Theodore Herzl, the visionary founder of Zionism, was a young Viennese journalist in Paris reporting on the trial, and while initially unsympathetic, the resulting anti-Semitic riots led Herzl to the conclusion that if this could happen in Paris to a patriotic and assimilated Jew, there was no hope for Jews in the Diaspora.
In his book “The Jewish State” Herzl wrote: “If France, bastion of emancipation, progress and universal socialism can get caught up in a maelstrom of anti-Semitism and let the Parisian crowd chant “Kill the Jews” where can they be safe once again, – if not in their own country?”

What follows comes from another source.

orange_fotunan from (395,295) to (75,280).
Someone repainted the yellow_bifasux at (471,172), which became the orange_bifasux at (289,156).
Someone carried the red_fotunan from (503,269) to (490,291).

In 1897 Herzl convened the First Zionist Congress in Basel, and famously wrote in his diary “In Basel I founded the Jewish State.” At the time, Dreyfus, struggling to survive on Devil’s Island, certainly didn’t know about Herzl or Basel, and was only vaguely aware of the movement to exonerate him. In 1899 Dreyfus was brought back to France for a re-trial and after only an hour of deliberation he was convicted again and sentenced to 10 years of hard labor. French President Emile Loubet pardoned Dreyfus and he was essentially confined to house arrest until 1906, when he was finally cleared of all crimes by the Supreme Court. But Dreyfus was still reviled by many who were convinced of his guilt. When Emile Zola was interred in the Pantheon with the national luminaries Dreyfus attended as a special guest of Zola’s widow and was wounded in an assassination attempt. He was ultimately reinstated as a major in the French Army and fought in World War I. Alfred Dreyfus died in 1935, little imagining that his family would have to join the resistance against the Nazis during WWII while his beloved wife Lucie spent the war in hiding in a convent, and one of his granddaughters perished in Auschwitz.

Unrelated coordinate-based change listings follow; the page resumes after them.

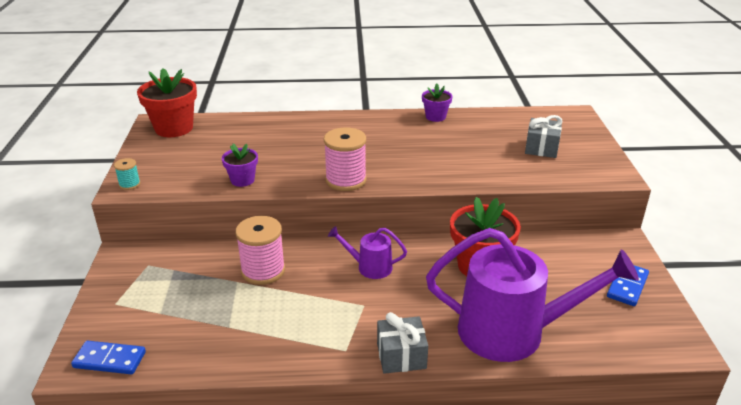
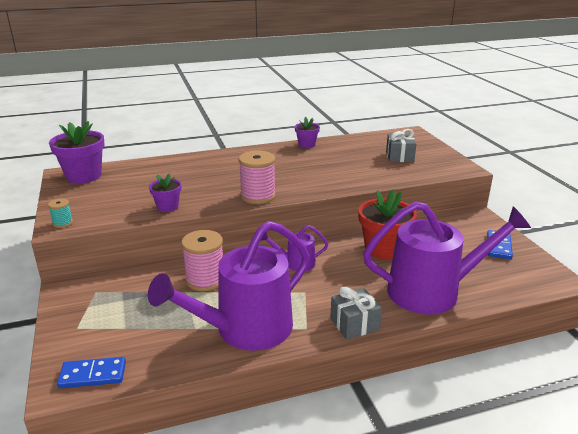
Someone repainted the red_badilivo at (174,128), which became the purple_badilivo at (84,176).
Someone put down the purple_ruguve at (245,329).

By the time Dreyfus died in 1935, of course, the Zionist movement was flourishing. Tel Aviv, “the first Hebrew city” had grown to 150,000 people and where there were once sand dunes there was now a vibrant culture of Hebrew poetry, literature, and journalism centered on a boulevard where someday a statue of Dreyfus would stand. I sometimes wonder if Dreyfus had any idea of the role that his unfortunate life story would play. Did he even know that there was a Zionist movement and a Jewish presence in Palestine? He was a well-read intellectual, so some news must have reached him of the goings-on in the Holy Land. Or perhaps he didn’t think about it at all.
But Zola did. He wrote to Lucie Dreyfus during her husband’s incarceration, “Though reviled today, someday they will build a statue of you, the heroes.”
Through the efforts of Yael Luiz-Perl, the great-granddaughter of Alfred Dreyfus, a statue of the captain in full French military uniform was erected last year in Tel Aviv. Luiz-Perl visits Israel frequently, but for the dedication, she brought a visitor who had never been to Israel before. It was her good friend, Martine Le Blond Zola, the great-granddaughter of Emile Zola, the man who taught us all the meaning of “J’accuse.”